The photograph belongs to the Bloomfield River and District Photographs Album 1880-1886 which contains photographs of the Bloomfield River and surrounding district covering tin mining, establishment of sugar cane farms and numerous images of local Aboriginal people from the late 1800s. This photograph is of group of Aboriginal people believed to be preparing for a corroboree, some of the members have body scarring (cicatrices) and body paint which identified their cultural group. You can explore the diversity of Aboriginal and Torres Strait Islander collections held by the John Oxley Library via browsing our Research & Collections page.
This post was shared to commemorate the 80th anniversary of the Story Bridge officially opening on 6 July 1940. The photograph, taken from Wilson Outlook Reserve in 1939, shows the Story Bridge under construction with cranes working to join the last gap between both sides of the bridge. A quote was used in the post by our 2015 Queensland Business Leaders Hall of Fame Fellow Julie Hornibrook, granddaughter of MR Hornibrook, whose firm constructed the bridge; "The Story Bridge is iconic to Brisbane and its identity.
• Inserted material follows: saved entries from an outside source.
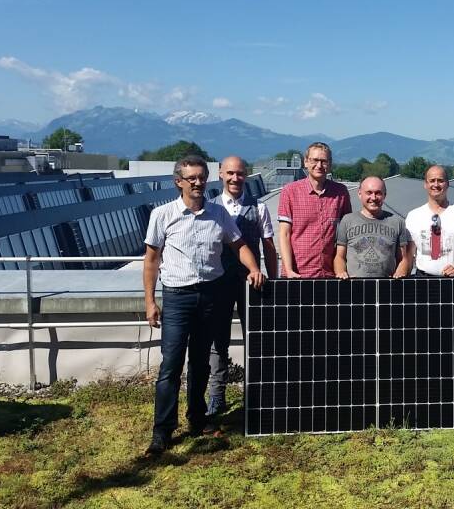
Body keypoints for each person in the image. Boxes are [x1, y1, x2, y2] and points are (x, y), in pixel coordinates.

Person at [143, 155, 265, 455]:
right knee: (171, 365)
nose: (198, 183)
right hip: (177, 297)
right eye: (191, 178)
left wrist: (253, 268)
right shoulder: (162, 215)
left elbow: (239, 245)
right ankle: (162, 430)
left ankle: (197, 419)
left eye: (201, 177)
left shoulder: (218, 213)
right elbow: (151, 260)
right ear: (179, 182)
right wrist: (150, 301)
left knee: (200, 362)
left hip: (210, 294)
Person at [205, 155, 279, 421]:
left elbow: (268, 246)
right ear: (221, 174)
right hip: (218, 284)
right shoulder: (209, 207)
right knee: (217, 341)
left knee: (256, 340)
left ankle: (257, 394)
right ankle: (217, 396)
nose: (236, 178)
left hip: (253, 283)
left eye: (240, 174)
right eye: (231, 173)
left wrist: (274, 279)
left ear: (246, 176)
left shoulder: (259, 208)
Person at [277, 142, 352, 278]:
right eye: (315, 160)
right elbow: (284, 234)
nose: (319, 165)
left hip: (330, 274)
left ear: (329, 164)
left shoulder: (341, 192)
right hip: (298, 274)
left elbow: (346, 233)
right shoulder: (290, 191)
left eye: (324, 161)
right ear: (305, 162)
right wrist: (288, 270)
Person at [405, 165, 454, 277]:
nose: (436, 185)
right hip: (423, 280)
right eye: (432, 181)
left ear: (448, 184)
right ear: (425, 184)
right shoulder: (413, 216)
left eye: (440, 181)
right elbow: (409, 254)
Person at [334, 176, 412, 278]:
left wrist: (400, 273)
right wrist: (340, 272)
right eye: (369, 193)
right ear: (359, 194)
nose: (374, 197)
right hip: (354, 287)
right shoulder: (347, 221)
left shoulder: (397, 222)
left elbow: (402, 259)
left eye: (378, 193)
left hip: (386, 287)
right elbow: (339, 256)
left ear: (385, 195)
The Bridge, its 12,000 tonnes of steel and capacity is also about stories of the people who built it, believed in it and believed in building Brisbane." See our Story Bridge showcase for more history and collections from the John Oxley Library relating to the Story Bridge.
Number 1: The most liked John Oxley Library related post from State Library's Instagram in 2020 is...
This post was shared to commemorate the 20th anniversary of Cathy Freeman winning gold for the women's 400 metres at the Olympics in Sydney on 25 September 2000. This 2001 image, taken by photographer Suzanna Clarke featured in our online exhibition, Twenty, showcasing images from the past 20 years.
The photograph used for the post is from the collection Gift of Presence exhibition images 2001, which was a travelling exhibition organised by State Library in 2001 for the Centenary of Federation on the subject of reconciliation, containing images and personal statements of Indigenous and non-Indigenous Queenslanders.